The U.S. Supreme Court ruled last week that New York’s gun licensing system, “which issues public-carry licenses only when an applicant demonstrates a special need for self-defense,” violates the Second Amendment.
This decision comes as we grapple with a spate of mass shootings in our nation, including the devastating Buffalo and Uvalde massacres. It also raises questions about safety at the polls.
While the decision in New York State Rifle & Pistol Association, Inc. v. Bruen unequivocally allows states to protect poll workers at polling places — a laudable development — Justice Clarence Thomas’ discussion about “sensitive places” in the majority opinion nonetheless raises concerns.
He writes, “Although we have no occasion to comprehensively define ‘sensitive places’ in this case, we do think respondents err in their attempt to characterize New York’s proper-cause requirement as a ‘sensitive-place’ law.”
The Court’s decision highlights polling places as an example of a sensitive place where guns can be restricted.

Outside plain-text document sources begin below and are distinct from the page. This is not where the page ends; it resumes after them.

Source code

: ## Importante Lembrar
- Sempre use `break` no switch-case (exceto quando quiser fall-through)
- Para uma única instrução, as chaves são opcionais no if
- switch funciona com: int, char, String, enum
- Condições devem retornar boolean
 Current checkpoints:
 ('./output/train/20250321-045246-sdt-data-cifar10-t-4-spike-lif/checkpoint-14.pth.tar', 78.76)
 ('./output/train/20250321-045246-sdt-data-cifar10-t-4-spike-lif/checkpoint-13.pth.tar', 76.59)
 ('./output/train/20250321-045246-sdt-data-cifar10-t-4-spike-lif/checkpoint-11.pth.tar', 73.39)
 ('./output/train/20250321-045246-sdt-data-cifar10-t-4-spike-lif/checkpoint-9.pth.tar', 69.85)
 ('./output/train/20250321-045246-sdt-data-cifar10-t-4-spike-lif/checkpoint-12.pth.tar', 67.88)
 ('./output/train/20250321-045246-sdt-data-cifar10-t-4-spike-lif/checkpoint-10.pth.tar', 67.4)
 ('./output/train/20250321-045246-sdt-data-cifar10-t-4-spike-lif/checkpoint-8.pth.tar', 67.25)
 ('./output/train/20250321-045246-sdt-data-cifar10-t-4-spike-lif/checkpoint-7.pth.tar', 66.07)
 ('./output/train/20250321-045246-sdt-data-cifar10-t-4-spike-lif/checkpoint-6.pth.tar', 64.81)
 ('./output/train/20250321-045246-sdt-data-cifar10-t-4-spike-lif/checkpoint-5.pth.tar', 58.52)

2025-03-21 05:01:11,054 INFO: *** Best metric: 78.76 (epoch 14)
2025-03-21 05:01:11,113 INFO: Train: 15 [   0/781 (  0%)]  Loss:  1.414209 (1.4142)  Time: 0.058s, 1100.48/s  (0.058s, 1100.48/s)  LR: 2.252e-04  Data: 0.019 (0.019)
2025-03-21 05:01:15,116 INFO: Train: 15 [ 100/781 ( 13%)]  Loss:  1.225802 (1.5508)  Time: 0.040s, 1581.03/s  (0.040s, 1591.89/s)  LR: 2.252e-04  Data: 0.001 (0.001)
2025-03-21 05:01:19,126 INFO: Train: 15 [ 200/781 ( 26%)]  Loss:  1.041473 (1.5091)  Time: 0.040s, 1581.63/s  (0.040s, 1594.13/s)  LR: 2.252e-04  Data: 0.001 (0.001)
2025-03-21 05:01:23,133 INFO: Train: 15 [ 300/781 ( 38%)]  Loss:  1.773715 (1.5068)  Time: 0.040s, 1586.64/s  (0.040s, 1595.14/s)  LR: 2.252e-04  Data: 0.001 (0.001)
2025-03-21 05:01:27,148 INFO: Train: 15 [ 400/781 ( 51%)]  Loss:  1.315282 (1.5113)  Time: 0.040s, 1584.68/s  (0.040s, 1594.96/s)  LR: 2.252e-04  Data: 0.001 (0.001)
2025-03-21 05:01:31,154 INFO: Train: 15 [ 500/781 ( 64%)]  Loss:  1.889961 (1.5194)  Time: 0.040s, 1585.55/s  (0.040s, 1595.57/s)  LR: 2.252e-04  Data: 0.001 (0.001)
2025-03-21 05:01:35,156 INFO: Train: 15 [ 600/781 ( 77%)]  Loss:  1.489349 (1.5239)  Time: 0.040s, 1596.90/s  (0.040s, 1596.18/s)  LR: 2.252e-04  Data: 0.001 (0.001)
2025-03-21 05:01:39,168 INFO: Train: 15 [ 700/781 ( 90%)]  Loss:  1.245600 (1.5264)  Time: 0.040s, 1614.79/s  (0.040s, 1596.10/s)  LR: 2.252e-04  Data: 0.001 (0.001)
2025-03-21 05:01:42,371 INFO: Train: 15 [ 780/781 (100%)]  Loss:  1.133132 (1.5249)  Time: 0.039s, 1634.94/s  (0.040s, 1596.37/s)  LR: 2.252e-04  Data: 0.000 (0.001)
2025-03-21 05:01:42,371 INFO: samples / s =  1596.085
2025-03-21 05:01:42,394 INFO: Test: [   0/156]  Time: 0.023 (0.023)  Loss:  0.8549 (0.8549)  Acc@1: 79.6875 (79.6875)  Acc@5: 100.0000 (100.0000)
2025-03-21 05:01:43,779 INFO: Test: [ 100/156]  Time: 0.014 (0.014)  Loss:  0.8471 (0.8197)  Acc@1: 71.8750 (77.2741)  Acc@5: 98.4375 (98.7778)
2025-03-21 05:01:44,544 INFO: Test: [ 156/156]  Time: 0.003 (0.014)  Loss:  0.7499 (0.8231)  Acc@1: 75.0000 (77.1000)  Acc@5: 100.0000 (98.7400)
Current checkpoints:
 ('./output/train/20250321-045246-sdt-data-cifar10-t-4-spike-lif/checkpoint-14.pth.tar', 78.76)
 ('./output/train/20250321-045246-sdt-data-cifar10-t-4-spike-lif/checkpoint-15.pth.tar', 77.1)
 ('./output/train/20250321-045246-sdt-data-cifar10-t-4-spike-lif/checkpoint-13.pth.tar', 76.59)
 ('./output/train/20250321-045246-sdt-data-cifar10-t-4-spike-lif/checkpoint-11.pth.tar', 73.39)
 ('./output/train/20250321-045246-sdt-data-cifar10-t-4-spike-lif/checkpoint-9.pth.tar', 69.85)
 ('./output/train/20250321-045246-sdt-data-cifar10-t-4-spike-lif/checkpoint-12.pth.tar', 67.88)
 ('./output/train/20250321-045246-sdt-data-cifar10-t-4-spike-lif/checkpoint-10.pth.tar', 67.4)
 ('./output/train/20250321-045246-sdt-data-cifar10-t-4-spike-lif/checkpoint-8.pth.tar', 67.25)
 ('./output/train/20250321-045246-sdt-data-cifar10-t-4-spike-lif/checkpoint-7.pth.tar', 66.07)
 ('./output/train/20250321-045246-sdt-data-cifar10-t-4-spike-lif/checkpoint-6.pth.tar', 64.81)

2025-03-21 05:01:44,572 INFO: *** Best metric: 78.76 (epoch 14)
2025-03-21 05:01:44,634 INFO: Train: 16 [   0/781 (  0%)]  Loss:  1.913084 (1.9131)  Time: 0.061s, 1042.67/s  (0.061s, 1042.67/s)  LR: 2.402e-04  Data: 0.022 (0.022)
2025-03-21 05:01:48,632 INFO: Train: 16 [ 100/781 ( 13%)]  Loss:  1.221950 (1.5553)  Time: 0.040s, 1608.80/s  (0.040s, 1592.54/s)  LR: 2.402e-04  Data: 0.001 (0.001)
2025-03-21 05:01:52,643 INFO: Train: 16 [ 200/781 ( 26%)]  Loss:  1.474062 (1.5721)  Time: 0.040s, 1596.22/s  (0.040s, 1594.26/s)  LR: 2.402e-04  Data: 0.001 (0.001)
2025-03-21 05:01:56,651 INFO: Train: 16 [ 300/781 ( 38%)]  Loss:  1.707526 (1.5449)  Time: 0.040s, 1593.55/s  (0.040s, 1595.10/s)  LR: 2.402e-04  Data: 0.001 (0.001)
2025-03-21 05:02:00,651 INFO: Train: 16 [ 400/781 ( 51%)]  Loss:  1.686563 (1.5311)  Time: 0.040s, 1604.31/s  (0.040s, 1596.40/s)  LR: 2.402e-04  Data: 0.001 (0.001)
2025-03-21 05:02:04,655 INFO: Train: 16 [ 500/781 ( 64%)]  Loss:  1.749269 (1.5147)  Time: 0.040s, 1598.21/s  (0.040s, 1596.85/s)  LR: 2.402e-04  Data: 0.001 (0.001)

This logic should naturally extend to include the full list of places where the work of our democracy is carried out, such as County Boards of Elections offices and canvassing sites. But by not deliberately and “comprehensively” defining sensitive places to include these locations, many states may not interpret the Court’s decision to include them. This omission could put election officials and the voters they serve at further risk.
“Our democracy doesn’t just happen at polling places — look at the testimony of the poll workers at this week’s January 6th hearing,” said SCSJ Co- Executive Director and Chief Counsel for Voting Rights Allison J. Riggs. “A ruling that hamstrings the ability of states to protect the people who run elections does just as much to risk the safety of voters and our democracy as a whole. We will continue fighting for states to implement policies ensuring our democratic systems are protected.”